LucaOne: Generalized Biological Foundation Model with Unified Nucleic Acid and Protein Language
LucaOne: Generalized Biological Foundation Model with Unified Nucleic Acid and Protein Language
He, Y.; Fang, P.; Shan, Y.; Pan, Y.; Wei, Y.; Chen, Y.; Chen, Y.; Liu, Y.; Zeng, Z.; Zhou, Z.; Zhu, F.; Holmes, E. C.; Ye, J.; Li, J.; Shu, Y.; Shi, M.; Li, Z.
AbstractIn recent years, significant advancements have been observed in the domain of NLP with the introduction of pre-trained foundational models, paving the way for utilizing similar AI technologies to interpret the language of biology.
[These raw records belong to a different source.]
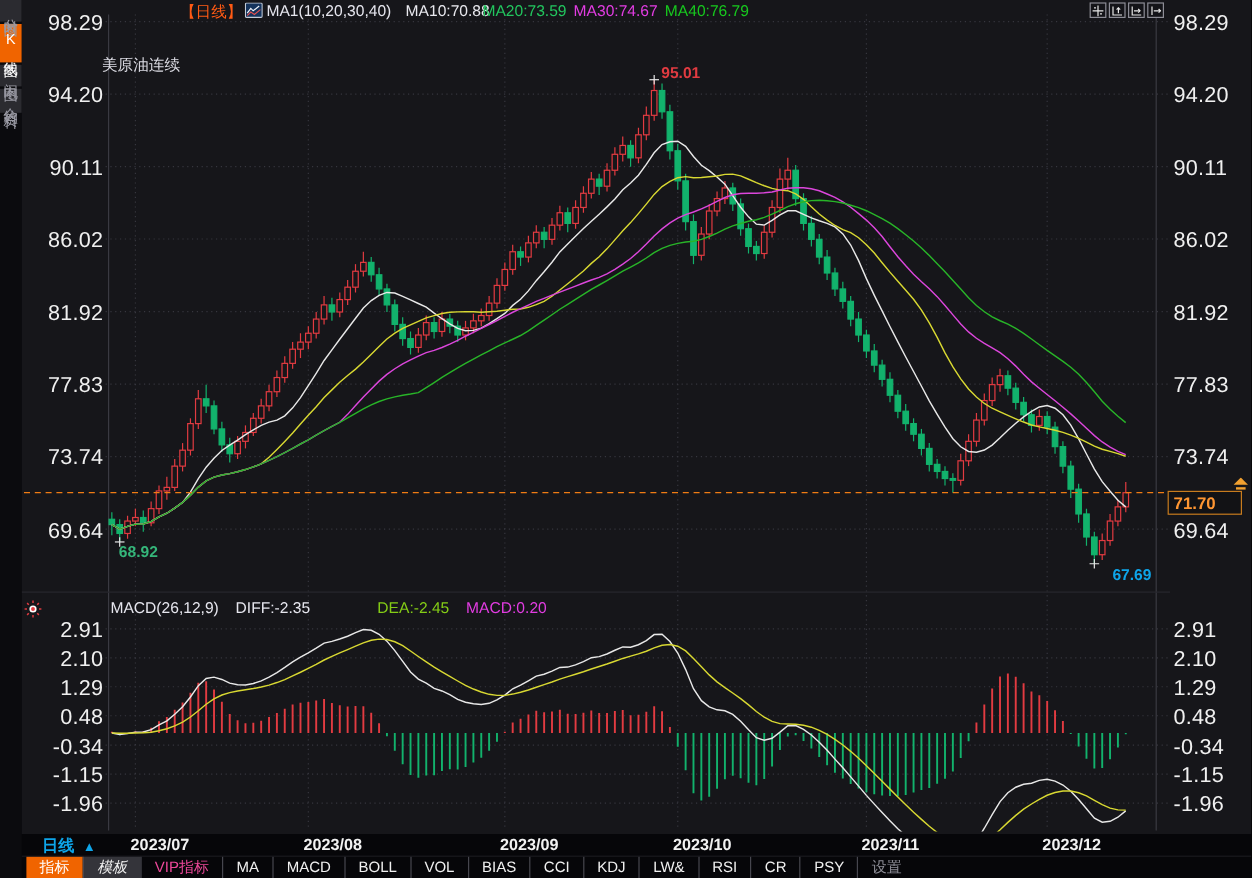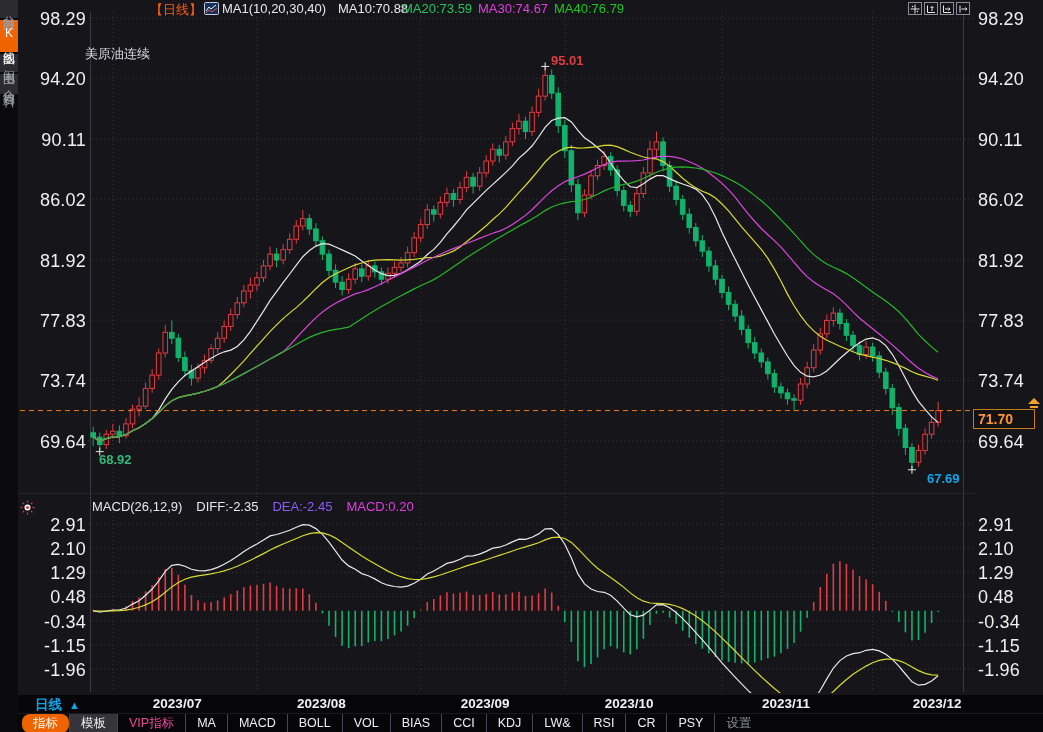--- a/index.html
+++ b/index.html
@@ -29,43 +29,43 @@
   #last-price-box {
     position:absolute; left:955px; top:409px; width:62px; height:20px;
     border:1px solid #c87c1e; background:#121215; color:#ff9632;
     font-size:14px; font-weight:bold; line-height:18px; padding-left:4px;
   }
   #jump-latest-icon { position:absolute; left:1009px; top:398px; }
   #alert-icon { position:absolute; left:2px; top:500px; }
   #macd-header { position:absolute; left:74px; top:499px; font-size:13px; white-space:nowrap; }
   #macd-header span { margin-right:14px; }
   #macd-params { color:#e6e6ee; } #macd-diff { color:#e6e6ee; }
-  #macd-dea { color:#8b5cf6; } #macd-macd { color:#e23ce2; }
+  #macd-dea { color:#84cc16;margin-left:42px; } #macd-macd { color:#e23ce2; }
   
   #sidebar { position:absolute; left:0; top:0; width:18px; height:732px; background:#0b0b0e; z-index:5; }
   .side-tab {
     width:18px; writing-mode:vertical-rl; text-orientation:upright;
     background:#2b2b30; color:#9a9aa4; font-size:12px; line-height:18px;
     padding:6px 0; text-align:center; margin-bottom:2px; cursor:pointer; letter-spacing:2px;
   }
   .side-tab.active { background:#f06400; color:#ffffff; }
   
   #bottom { position:absolute; left:18px; top:695px; width:1025px; height:37px; background:#060609; z-index:4; }
   #dates-row { position:absolute; left:0; top:0; width:1025px; height:18px; }
-  .date-label { position:absolute; top:1px; font-size:13.5px; font-weight:bold; color:#f2f2f2; white-space:nowrap;margin-left:44px; }
+  .date-label { position:absolute; top:1px; font-size:13.5px; font-weight:bold; color:#f2f2f2; white-space:nowrap; }
   #period-selector { position:absolute; left:17px; top:1px; font-size:13.5px; font-weight:bold; color:#0ea5e9; cursor:pointer; }
   #period-caret { font-size:11px; margin-left:7px; }
   #tabs-row { position:absolute; left:0; top:18px; width:1025px; height:19px; display:flex; align-items:stretch; border-top:1px solid #1a1a1e; }
   .btab {
     height:19px; line-height:18px; padding:0 11px; font-size:12.5px; color:#f0f0f0;
     border-left:1px solid #46464e; cursor:pointer; white-space:nowrap; background:transparent;
   }
-  .btab:first-child { border-left:none; margin-left:4px;border-radius:8px; }
+  .btab:first-child { border-left:none; margin-left:4px; }
   .btab.selected { background:#f06400; color:#fff; border-left-color:transparent; }
-  .btab.filled { background:#34343a; }
+  .btab.filled { background:#34343a;font-style:italic; }
   .btab.orange { color:#ec4899; }
   .btab.dim { color:#8d8d96; }
 </style>
 </head>
 <body>
 
 <div id="app">
 
   <div id="chart-region">
     <svg id="chart-svg" width="1043" height="695">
In this research, we introduce \"LucaOne\", a novel pre-trained foundational model designed to integratively learn from the genetic and proteomic languages, encapsulating data from 169,861 species encompassing DNA, RNA, and proteins. This work illuminates the potential for creating a biological language model aimed at universal bioinformatics application. Remarkably, through few-shot learning, this model efficiently learns the central dogma of molecular biology and demonstrably outperforms competing models. Furthermore, in tasks requiring inputs of DNA, RNA, proteins, or a combination thereof, LucaOne exceeds the state-of-the-art performance using a streamlined downstream architecture, thereby providing empirical evidence and innovative perspectives on the potential of foundational models to comprehend complex biological systems.